> **Exercise**
Among the records that follow, find the line with "изделия из которых, отслужившие свой" and the line with "отправленные в ближайший овраг.". Set down those lines and all lines between them exactly, without adding anything.
++++
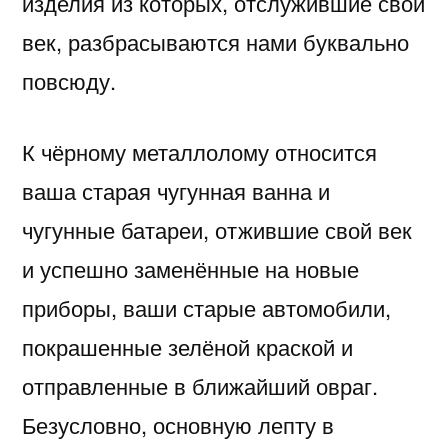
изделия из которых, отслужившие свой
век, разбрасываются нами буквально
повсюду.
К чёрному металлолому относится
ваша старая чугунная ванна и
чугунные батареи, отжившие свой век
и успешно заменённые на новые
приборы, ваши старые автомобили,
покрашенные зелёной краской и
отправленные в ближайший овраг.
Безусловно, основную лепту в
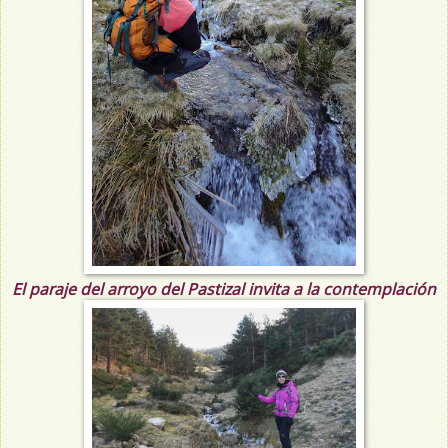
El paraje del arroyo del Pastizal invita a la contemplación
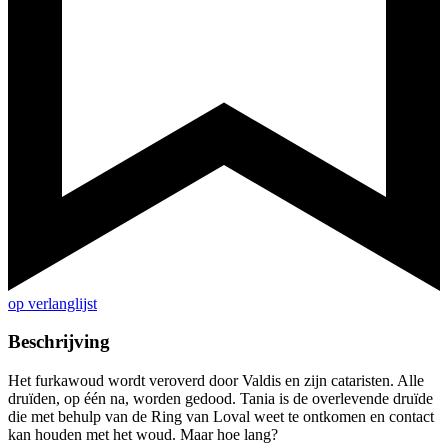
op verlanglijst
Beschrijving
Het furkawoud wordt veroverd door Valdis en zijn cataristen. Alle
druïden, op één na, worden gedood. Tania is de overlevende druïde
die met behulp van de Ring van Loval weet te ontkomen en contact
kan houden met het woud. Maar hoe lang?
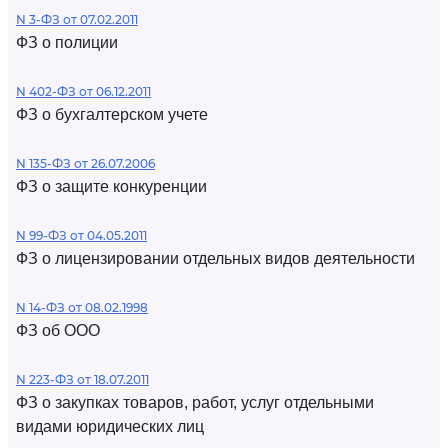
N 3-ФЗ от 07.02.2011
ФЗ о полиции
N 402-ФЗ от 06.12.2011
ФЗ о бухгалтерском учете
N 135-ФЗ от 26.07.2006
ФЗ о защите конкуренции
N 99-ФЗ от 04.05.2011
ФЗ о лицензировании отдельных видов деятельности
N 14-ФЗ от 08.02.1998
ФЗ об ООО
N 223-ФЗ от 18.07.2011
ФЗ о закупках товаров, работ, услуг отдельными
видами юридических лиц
++++
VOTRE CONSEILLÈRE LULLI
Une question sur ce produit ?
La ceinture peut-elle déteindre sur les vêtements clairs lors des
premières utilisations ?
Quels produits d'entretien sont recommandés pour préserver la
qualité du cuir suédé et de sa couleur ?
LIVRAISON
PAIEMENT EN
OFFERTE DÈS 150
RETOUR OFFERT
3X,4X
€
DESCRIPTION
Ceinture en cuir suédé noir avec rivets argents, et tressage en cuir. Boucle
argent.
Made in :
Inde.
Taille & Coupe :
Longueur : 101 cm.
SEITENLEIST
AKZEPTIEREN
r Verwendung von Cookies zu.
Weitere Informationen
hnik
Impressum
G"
++++
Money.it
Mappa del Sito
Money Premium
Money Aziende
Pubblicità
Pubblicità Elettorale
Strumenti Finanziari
++++
> **Solution to this problem**
изделия из которых, отслужившие свой
век, разбрасываются нами буквально
повсюду.
К чёрному металлолому относится
ваша старая чугунная ванна и
чугунные батареи, отжившие свой век
и успешно заменённые на новые
приборы, ваши старые автомобили,
покрашенные зелёной краской и
отправленные в ближайший овраг.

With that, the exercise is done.